By Mark Dovich
Armenia is ready to cede to Azerbaijan control of four border villages formerly inhabited by Azerbaijanis in an effort to avert another round of hostilities, Prime Minister Nikol Pashinyan has confirmed.
“Our policy is that we must prevent a (new) war, we must not allow a (new) war to start. And this is also the reason why we have decided to identify the precise border…in these areas,” he said on a visit Monday to the area where those villages are located.
Continuing, Pashinyan said his negotiators had asked Azerbaijan to withdraw from the roughly 83 square miles of territory within Armenia that its troops have occupied since the 2020 Nagorno-Karabakh war. Azerbaijan has so far refused to do so, and Armenia is now prepared to hand over the villages for nothing in return, he added.

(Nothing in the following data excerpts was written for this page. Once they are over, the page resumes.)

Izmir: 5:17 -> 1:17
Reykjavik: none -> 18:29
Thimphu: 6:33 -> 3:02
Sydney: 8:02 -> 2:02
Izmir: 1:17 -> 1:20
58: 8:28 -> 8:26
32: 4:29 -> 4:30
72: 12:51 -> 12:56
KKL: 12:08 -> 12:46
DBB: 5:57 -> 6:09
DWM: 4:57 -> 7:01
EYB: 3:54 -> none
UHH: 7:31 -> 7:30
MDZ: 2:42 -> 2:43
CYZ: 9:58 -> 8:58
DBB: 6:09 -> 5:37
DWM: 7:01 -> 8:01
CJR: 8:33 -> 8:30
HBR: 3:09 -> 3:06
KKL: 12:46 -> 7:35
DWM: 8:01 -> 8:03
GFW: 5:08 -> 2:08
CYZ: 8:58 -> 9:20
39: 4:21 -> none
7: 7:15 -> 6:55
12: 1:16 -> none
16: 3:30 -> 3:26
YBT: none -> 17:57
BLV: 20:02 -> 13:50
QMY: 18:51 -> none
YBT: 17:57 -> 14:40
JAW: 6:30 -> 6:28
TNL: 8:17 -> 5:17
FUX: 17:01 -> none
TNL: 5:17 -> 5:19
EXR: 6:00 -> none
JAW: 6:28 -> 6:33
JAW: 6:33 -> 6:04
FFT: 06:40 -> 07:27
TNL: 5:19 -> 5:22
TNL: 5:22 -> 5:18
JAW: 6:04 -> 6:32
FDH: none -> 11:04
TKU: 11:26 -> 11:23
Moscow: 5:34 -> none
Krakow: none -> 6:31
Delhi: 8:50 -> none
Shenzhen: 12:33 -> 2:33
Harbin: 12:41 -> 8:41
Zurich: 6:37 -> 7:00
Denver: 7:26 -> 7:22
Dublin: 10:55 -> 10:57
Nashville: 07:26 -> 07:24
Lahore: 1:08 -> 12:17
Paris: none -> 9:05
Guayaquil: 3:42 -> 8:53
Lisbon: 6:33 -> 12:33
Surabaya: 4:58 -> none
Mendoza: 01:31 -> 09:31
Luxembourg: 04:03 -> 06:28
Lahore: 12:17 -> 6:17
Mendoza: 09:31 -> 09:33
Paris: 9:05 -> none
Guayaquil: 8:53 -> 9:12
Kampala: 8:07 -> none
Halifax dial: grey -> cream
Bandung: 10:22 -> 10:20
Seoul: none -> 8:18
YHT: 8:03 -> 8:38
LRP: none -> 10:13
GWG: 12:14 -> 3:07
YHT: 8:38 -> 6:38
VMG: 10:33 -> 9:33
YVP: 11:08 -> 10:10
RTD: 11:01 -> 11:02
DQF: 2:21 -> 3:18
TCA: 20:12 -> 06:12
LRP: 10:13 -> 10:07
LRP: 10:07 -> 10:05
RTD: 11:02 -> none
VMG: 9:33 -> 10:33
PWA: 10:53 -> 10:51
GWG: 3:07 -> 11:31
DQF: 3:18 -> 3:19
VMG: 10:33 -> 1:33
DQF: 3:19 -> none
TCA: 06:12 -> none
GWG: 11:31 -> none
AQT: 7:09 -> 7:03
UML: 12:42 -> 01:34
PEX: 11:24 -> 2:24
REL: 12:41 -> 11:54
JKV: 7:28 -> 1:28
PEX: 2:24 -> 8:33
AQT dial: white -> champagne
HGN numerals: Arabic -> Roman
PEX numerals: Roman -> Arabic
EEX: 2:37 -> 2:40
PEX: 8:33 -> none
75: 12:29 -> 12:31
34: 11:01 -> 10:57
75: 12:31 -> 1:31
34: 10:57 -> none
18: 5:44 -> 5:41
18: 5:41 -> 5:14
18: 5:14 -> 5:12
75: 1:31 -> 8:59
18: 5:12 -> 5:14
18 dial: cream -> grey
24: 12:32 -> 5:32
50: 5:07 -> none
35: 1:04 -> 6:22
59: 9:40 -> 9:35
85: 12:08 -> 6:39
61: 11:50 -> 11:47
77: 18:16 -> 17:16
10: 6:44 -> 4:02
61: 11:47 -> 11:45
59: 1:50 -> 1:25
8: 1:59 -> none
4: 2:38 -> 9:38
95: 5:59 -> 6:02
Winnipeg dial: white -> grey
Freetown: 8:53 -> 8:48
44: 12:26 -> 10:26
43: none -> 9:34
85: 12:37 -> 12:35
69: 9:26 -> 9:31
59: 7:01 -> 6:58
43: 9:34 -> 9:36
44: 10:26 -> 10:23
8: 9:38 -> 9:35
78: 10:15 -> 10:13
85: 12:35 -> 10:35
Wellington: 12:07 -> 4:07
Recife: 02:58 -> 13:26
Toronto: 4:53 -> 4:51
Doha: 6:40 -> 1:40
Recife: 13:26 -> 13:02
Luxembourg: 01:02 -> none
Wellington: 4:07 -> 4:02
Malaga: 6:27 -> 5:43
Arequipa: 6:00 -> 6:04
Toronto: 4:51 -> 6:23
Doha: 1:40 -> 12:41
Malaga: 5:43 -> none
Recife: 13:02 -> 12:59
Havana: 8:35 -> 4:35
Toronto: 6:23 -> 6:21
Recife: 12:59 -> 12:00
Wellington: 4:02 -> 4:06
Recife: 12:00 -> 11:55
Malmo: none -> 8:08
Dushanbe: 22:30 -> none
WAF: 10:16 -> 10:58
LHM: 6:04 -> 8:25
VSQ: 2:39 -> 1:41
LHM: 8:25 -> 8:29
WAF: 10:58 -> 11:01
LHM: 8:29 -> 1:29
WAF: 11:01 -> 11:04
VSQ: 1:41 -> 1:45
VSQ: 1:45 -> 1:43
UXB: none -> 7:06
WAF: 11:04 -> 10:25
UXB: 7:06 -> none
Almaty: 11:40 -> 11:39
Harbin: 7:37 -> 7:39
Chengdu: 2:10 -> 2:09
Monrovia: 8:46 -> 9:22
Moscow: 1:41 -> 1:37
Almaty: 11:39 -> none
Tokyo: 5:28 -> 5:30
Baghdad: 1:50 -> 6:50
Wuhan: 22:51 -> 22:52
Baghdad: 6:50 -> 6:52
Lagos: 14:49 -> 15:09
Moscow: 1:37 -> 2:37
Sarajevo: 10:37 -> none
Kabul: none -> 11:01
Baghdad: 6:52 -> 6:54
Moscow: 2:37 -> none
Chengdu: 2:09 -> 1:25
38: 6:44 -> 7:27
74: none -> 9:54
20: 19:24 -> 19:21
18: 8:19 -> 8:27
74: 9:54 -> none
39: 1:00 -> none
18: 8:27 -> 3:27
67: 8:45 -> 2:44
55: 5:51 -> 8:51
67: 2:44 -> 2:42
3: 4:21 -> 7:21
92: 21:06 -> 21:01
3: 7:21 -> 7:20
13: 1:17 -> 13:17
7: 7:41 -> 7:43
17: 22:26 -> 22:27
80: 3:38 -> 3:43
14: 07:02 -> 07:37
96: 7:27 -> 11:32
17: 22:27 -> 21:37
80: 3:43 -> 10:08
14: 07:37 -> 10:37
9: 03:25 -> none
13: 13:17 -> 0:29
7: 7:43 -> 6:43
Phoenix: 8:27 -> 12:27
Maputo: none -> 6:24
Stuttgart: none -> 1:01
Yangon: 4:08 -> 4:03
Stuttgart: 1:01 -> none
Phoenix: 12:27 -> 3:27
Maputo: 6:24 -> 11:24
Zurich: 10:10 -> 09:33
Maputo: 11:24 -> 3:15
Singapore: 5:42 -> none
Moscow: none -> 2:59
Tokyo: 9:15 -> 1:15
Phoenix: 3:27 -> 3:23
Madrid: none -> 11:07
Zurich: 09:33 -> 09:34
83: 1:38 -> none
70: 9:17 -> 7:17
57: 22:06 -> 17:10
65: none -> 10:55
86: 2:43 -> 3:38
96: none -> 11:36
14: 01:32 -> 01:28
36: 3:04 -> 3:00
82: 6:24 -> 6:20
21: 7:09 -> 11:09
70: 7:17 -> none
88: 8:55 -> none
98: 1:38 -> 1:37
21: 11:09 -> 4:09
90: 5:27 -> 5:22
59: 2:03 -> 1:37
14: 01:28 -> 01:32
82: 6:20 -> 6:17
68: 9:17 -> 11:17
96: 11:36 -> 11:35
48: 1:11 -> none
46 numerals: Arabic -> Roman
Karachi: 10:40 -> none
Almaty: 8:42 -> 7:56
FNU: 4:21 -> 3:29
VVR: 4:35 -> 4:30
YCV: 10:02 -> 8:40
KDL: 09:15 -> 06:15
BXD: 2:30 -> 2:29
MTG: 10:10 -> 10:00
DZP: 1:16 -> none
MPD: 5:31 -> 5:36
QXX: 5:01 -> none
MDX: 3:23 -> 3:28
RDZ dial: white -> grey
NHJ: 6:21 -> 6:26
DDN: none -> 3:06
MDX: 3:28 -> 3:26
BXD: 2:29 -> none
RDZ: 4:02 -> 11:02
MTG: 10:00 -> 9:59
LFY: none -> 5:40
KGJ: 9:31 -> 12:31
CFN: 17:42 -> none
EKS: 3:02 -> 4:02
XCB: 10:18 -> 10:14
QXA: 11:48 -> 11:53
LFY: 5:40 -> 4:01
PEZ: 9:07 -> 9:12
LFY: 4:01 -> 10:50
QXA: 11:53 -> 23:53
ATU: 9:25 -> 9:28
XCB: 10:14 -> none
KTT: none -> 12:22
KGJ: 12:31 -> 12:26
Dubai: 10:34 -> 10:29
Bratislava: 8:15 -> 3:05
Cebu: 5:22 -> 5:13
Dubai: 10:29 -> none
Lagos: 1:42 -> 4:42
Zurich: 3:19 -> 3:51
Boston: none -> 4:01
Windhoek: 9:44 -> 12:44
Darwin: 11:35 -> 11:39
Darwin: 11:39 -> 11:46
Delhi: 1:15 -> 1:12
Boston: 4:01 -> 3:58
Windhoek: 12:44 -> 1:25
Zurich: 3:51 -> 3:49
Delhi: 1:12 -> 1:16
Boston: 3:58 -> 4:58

Earlier this month, the head of Azerbaijan’s border negotiating team demanded Armenia “immediately” give up four villages located along the border between Armenia’s northeastern Tavush region and Azerbaijan’s northwestern Gazakh district.
Read more: Azerbaijan demands 4 villages as normalization talks with Armenia stall
At a press conference days later, Pashinyan indicated he is open to handing over villages that belonged to the former Azerbaijani Soviet Socialist Republic but are now under his country’s control, while stressing he will never cede control of any territories located within the former Armenian Soviet Socialist Republic.
Armenian forces took control of the four villages in question during the first Nagorno-Karabakh war, forcing their ethnic Azerbaijani residents to flee. The villages are particularly important to Armenia since the main highway to Georgia runs near them, as well as the sole natural gas pipeline from Russia.
As of Tuesday afternoon, no timeline for their handover had been given.